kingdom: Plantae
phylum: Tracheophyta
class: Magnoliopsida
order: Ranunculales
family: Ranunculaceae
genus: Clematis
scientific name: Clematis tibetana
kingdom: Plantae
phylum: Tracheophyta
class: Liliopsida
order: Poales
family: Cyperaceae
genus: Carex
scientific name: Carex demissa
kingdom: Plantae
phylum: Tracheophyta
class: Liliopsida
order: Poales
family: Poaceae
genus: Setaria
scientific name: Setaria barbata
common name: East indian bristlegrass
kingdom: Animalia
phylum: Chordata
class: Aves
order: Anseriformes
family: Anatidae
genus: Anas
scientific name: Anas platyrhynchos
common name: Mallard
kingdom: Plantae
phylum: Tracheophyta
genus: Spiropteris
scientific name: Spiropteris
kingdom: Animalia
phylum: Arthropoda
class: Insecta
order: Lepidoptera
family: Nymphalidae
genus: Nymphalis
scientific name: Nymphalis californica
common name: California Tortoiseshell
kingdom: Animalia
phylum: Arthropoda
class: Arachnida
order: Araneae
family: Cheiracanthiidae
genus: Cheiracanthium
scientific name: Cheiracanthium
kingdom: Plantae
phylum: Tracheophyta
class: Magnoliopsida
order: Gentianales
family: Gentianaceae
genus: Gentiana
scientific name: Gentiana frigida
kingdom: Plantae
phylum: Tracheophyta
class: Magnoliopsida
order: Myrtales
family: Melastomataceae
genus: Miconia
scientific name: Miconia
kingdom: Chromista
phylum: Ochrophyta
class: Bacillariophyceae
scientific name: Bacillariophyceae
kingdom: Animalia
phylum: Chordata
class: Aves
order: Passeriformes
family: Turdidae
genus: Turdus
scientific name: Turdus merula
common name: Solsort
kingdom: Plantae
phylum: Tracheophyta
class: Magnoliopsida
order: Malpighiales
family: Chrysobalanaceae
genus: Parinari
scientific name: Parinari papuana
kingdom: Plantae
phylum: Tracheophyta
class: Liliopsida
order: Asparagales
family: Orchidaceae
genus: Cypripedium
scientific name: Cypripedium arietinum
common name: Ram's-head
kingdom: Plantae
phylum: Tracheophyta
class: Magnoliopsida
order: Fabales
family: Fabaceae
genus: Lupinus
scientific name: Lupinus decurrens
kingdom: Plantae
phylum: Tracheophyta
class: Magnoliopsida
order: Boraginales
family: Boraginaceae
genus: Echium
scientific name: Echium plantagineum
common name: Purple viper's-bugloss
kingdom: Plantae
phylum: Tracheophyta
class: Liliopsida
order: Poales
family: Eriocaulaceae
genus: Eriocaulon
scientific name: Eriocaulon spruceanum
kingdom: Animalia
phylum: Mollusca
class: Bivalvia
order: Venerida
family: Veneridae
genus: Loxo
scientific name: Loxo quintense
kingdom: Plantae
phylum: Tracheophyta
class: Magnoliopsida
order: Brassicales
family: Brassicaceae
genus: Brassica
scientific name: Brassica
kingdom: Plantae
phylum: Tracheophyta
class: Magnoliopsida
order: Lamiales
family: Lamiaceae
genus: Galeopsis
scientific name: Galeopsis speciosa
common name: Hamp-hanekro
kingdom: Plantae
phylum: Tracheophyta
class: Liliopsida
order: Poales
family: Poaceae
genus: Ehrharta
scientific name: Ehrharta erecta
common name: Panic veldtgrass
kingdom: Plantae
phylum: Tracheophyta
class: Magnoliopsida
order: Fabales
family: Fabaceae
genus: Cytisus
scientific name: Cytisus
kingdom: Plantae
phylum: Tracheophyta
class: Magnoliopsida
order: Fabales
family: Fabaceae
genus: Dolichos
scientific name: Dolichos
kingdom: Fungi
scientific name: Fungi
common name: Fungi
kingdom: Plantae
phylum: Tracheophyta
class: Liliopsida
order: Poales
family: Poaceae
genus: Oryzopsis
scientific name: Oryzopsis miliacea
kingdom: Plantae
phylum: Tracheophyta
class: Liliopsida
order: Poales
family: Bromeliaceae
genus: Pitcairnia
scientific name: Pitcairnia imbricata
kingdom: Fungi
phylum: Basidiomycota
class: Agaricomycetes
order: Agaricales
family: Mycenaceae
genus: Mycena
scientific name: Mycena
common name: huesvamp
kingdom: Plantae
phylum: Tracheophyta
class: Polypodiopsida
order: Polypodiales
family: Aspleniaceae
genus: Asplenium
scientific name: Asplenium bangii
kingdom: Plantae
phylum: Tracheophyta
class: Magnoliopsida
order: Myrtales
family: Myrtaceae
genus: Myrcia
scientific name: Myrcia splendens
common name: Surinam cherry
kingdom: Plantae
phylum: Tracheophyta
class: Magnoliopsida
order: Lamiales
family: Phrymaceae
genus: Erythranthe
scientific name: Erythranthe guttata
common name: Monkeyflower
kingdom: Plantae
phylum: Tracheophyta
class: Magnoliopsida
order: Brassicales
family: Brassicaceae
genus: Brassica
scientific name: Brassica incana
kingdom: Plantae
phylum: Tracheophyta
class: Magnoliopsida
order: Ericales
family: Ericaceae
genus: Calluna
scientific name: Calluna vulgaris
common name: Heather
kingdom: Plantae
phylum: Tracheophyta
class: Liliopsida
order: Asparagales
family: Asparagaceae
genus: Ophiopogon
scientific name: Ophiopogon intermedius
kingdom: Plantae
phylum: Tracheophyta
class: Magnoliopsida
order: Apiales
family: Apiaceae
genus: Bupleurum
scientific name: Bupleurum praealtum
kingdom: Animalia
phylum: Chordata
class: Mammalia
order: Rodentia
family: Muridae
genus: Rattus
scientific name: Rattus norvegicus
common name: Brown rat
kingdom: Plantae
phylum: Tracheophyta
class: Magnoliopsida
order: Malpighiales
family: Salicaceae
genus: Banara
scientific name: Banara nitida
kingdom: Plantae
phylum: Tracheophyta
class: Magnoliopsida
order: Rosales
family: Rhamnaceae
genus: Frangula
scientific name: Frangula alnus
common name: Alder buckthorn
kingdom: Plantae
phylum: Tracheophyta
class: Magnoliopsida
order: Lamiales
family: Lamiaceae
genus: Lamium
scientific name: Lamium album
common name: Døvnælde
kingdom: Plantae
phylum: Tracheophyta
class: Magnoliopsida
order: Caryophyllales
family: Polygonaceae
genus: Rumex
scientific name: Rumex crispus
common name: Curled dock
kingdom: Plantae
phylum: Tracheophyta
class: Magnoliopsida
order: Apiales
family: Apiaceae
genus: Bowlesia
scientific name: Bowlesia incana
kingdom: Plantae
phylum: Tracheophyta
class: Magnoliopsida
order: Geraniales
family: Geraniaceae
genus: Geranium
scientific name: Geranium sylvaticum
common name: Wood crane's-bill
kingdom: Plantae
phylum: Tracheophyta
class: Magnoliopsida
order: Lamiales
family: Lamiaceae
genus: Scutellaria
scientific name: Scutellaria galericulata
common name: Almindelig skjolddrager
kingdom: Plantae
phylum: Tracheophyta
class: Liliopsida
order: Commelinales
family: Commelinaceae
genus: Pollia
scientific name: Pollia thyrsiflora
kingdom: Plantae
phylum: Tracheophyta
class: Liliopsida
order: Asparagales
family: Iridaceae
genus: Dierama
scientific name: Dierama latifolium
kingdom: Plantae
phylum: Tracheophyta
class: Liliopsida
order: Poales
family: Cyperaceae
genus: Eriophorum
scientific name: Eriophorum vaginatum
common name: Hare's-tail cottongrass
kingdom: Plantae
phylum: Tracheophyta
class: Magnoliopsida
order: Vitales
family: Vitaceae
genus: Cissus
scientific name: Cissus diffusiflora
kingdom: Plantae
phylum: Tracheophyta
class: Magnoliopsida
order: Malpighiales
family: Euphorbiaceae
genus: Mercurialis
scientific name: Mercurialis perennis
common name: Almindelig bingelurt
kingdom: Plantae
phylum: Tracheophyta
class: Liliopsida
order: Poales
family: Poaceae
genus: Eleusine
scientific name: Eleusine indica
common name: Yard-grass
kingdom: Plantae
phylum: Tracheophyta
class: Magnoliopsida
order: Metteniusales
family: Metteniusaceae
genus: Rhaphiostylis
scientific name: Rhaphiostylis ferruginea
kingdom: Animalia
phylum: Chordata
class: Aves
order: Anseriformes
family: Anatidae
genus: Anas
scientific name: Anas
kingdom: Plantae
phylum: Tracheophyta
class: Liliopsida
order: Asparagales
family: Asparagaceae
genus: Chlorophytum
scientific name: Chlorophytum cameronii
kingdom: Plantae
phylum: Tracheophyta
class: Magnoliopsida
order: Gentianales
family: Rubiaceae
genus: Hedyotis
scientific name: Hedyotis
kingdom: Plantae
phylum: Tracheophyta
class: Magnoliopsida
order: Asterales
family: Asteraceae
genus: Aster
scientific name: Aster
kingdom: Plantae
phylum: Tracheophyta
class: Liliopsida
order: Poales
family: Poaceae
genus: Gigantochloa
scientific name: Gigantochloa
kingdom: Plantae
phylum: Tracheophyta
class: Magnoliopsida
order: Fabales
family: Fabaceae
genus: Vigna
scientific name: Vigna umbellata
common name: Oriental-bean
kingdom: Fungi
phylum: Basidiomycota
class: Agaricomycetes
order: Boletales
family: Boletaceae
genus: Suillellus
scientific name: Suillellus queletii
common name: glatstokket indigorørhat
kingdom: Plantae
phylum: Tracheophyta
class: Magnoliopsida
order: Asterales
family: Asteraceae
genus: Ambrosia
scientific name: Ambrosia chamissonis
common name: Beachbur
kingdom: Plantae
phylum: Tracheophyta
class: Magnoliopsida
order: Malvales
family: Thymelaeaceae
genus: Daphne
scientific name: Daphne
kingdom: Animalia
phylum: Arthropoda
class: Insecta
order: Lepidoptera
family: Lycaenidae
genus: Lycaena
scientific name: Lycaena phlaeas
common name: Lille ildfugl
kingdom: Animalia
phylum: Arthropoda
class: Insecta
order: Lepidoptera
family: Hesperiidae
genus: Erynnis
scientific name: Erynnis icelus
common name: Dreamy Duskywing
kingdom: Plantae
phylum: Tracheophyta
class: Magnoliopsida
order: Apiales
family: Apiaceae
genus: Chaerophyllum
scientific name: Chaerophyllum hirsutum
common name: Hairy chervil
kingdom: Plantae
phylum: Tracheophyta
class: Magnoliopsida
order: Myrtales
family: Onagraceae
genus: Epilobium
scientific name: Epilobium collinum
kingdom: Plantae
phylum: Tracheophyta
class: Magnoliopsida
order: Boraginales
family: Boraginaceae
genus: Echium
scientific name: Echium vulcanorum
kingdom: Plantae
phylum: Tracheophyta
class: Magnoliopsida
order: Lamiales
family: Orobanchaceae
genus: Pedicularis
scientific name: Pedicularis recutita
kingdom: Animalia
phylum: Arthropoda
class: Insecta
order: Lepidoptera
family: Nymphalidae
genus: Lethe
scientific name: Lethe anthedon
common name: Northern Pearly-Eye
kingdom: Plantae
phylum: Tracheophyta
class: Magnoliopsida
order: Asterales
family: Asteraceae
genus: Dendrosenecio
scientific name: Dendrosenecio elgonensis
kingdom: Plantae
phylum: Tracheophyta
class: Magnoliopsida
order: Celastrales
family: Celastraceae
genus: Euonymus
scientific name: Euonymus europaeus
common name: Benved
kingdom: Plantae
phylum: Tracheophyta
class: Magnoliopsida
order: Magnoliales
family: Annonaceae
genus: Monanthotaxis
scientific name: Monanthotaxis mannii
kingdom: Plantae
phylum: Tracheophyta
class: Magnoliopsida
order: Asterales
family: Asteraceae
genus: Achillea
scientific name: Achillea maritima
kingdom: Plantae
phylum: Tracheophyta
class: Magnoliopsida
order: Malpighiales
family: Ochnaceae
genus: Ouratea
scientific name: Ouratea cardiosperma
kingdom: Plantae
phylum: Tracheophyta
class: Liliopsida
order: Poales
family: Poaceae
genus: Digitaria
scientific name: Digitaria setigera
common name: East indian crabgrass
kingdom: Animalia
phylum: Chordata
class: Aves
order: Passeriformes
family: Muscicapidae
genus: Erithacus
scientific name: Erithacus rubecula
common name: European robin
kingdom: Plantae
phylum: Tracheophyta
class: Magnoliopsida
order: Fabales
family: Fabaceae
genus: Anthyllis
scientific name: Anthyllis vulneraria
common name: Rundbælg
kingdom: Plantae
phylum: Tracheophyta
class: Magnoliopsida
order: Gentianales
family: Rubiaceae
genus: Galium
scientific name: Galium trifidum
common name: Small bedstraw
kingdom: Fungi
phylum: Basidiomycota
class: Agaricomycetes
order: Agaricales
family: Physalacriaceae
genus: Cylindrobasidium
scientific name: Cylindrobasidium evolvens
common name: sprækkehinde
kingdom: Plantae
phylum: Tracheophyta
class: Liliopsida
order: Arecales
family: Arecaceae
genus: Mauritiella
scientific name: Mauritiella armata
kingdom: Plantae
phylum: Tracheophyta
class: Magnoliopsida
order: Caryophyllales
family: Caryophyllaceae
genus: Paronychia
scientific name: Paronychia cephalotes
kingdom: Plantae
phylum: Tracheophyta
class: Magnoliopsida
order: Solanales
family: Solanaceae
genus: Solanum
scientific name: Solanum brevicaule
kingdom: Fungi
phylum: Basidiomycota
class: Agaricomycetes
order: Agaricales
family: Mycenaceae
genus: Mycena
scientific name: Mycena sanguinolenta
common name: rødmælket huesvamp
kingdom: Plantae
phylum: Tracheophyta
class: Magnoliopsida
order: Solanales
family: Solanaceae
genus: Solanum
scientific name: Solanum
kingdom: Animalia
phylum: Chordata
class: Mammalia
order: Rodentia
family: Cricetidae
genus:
__________________________________________________
» DESCRIPTION OF THE TASK
Could you copy the part of the material above that opens with the line containing "family: Annonaceae" and closes with the line containing "scientific name: Anthyllis vulneraria", keeping every line identical and including both end lines?

» SOLUTION FOR THIS PROBLEM
family: Annonaceae
genus: Monanthotaxis
scientific name: Monanthotaxis mannii
kingdom: Plantae
phylum: Tracheophyta
class: Magnoliopsida
order: Asterales
family: Asteraceae
genus: Achillea
scientific name: Achillea maritima
kingdom: Plantae
phylum: Tracheophyta
class: Magnoliopsida
order: Malpighiales
family: Ochnaceae
genus: Ouratea
scientific name: Ouratea cardiosperma
kingdom: Plantae
phylum: Tracheophyta
class: Liliopsida
order: Poales
family: Poaceae
genus: Digitaria
scientific name: Digitaria setigera
common name: East indian crabgrass
kingdom: Animalia
phylum: Chordata
class: Aves
order: Passeriformes
family: Muscicapidae
genus: Erithacus
scientific name: Erithacus rubecula
common name: European robin
kingdom: Plantae
phylum: Tracheophyta
class: Magnoliopsida
order: Fabales
family: Fabaceae
genus: Anthyllis
scientific name: Anthyllis vulneraria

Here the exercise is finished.